» **What needs to be done**:
Rewrite each of the entries, changing "Preferido dos hóspedes" to "Favorito dos hóspedes" everywhere it occurs and keeping everything else the same.

» **Data for this exercise**:

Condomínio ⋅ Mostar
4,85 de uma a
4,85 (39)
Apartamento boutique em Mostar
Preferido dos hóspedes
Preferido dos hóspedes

» **Answer to this exercise**:
Condomínio ⋅ Mostar
4,85 de uma a
4,85 (39)
Apartamento boutique em Mostar
Favorito dos hóspedes
Favorito dos hóspedes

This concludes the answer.